Bleibt der Angeklagte der Verhandlung nochmals fern, könnte ihm auch Gefängnis drohen. (Symbolbild) Foto: © BortN66 – stock.adobe.com

Mann legt Berufung ein und kommt nicht zur Verhandlung. Polizei findet leere Wohnung vor.

Rottweil/Horb - Es geht um eine Flasche Wodka und ein Star-Wars Spielzeug von Lego. Das hatte der Angeklagte im Kaufland eingesteckt. Vor mehr als zwei Jahren.

Deshalb wurde der junge Mann aus der Bahnhofsszene vom Amtsgericht Horb zu einem Monat Freiheitsstrafe verurteilt. Der legte Berufung ein.

23. Juni, 14 Uhr. Das Landgericht Rottweil. Richter Dirk Hornickel, die Staatsanwältin, Pflichtverteidiger Jochen Schedler und der Sachverständige Ralf Kotzian warten auf den Angeklagten Nichts passiert. Schedler geht raus, ruft seinen Mandanten an. Kommt wieder rein, sagt: "Weil mein Mandant keinen Mundschutz hatte, durfte er am Horber Bahnhof nicht in den Zug einsteigen. Jetzt hat er den Mundschutz im Rucksack gefunden. Doch der nächste Zug von Horb Richtung Rottweil fährt erst um 15.15 Uhr."

Richter Hornickel: "Ich ärgere mich ziemlich, dass der Angeklagte nicht gekommen ist. Ich täte mich aber schwer, wegen der Verhältnismäßigkeit einen Haftbefehl zu erlassen."Deshalb setzt er den 6. Juli als neuen Termin an. Allerdings: Der junge Mann soll diesmal von der Polizei vorgeführt werden.

Montag, 14. Uhr. Wieder sind alle im Gericht – nur der Angeklagte nicht. Draußen sitzen schon die Zeugen vom Kaufland. Es wird telefoniert. Ergebnis: Die Polizei war in der Wohnung des Angeklagten, die Tür war auf. Nur der Angeklagte nicht zu finden. Richter Hornickel: "Der Staat soll stark sein. Es ist schon eine ungewöhnliche Situation, wenn der Angeklagte, der in Berufung geht, schon zum zweiten Mal nicht erscheint. Ist es verhältnismäßig, ihn vor diesem Hintergrund in Haft zu nehmen? Er bekommt wahrscheinlich aufgrund einer Suchtproblematik die Dinge nicht auf die Reihe. Das ist ein rechtliches Dilemma, wir wollen dem Angeklagten gerecht werden." Also wird ein dritter Termin verkündet. Montag, 3. August, um 13.30 Uhr. Diesmal gibt es wieder nur einen Brief mit der Ladung.

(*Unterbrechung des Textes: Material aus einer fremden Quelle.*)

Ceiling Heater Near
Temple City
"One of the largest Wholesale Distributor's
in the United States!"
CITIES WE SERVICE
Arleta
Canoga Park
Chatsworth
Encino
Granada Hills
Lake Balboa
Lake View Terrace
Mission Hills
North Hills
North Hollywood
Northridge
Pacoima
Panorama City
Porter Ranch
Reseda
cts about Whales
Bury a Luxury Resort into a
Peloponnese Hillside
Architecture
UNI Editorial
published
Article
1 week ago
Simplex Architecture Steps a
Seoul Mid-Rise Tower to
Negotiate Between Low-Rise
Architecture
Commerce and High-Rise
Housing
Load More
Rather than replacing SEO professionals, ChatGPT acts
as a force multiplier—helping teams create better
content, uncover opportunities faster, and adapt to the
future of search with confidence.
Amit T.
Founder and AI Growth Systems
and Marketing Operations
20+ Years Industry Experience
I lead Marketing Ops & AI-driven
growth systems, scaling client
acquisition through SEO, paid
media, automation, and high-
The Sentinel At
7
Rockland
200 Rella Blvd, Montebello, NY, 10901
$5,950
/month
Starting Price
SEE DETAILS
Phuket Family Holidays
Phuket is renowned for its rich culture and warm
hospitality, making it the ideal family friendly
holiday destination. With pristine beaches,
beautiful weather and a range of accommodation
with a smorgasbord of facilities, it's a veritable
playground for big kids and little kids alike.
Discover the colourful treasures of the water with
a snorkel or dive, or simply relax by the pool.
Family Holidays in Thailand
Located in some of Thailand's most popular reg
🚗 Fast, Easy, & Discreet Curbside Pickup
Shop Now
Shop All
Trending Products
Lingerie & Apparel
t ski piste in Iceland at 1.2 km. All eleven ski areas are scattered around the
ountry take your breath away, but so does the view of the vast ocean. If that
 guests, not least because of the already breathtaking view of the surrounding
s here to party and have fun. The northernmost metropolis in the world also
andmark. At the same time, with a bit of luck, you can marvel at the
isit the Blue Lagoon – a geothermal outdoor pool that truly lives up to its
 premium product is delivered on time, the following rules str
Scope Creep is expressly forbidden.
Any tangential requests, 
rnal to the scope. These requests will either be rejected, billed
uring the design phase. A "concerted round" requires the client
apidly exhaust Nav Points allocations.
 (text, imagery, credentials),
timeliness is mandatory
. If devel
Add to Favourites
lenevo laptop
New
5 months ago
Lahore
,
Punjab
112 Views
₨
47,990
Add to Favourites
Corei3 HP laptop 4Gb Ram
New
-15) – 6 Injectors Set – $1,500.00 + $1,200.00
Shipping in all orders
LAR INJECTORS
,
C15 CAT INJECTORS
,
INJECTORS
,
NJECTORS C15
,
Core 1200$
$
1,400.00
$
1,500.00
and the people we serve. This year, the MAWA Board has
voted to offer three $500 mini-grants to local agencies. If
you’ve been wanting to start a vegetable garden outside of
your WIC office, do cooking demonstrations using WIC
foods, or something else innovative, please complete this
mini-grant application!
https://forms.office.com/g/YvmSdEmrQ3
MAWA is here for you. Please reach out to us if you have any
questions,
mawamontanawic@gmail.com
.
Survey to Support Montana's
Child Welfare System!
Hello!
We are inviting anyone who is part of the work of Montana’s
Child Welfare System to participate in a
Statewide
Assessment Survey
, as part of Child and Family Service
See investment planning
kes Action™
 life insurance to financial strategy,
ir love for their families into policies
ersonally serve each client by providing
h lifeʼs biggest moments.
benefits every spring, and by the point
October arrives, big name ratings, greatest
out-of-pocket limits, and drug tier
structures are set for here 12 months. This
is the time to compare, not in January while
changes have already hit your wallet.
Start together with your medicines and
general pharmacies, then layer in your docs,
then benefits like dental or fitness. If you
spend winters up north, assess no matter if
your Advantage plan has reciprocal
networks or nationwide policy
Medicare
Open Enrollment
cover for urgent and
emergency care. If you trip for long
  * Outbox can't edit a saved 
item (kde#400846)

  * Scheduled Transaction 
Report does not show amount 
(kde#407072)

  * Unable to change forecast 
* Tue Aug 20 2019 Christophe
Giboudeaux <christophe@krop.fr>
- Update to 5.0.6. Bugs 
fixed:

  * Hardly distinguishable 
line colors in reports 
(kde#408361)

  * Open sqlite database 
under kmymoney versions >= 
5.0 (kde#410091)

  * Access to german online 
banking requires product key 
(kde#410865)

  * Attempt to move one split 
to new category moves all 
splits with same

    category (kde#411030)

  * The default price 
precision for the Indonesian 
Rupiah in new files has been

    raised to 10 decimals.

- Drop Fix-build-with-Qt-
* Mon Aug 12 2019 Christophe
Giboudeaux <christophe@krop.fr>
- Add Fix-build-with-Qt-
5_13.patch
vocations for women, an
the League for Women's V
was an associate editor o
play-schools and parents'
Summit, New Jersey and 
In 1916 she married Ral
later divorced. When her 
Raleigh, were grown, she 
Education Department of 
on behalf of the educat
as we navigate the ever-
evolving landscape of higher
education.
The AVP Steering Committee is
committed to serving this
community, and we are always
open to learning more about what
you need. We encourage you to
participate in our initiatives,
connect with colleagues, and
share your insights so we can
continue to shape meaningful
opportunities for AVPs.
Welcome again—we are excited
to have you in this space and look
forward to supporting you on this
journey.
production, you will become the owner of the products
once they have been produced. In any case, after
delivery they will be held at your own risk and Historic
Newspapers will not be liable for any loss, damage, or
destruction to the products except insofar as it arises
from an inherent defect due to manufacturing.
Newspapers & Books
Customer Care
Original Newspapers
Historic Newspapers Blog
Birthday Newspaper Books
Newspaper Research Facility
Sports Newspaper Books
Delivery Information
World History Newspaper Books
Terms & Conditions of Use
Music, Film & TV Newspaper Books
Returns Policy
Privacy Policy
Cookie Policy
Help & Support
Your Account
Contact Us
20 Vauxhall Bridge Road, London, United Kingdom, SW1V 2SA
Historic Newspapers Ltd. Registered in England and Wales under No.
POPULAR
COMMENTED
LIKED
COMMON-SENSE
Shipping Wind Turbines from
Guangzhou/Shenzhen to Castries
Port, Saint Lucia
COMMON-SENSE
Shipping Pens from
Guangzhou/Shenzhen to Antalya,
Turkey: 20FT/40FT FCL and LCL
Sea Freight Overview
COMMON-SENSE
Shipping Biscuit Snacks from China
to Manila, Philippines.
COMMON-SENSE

Ob er diesmal kommt? Gegen 17 Uhr entdeckt ihn der Schwabo-Reporter am Neckarufer an der Dammstraße, ein Bier in der Hand.

Richter Hornikel hofft jetzt auf den Pflichtverteidiger: "Vielleicht können sie mit dem Mann Kontakt aufnehmen. Vielleicht entscheidet er sich, die Berufung zurückzunehmen."

Der dritte Versuch bleibt also spannend. Nicht das es dann wieder für alle Beteiligten heißt: Außer Spesen nichts gewesen.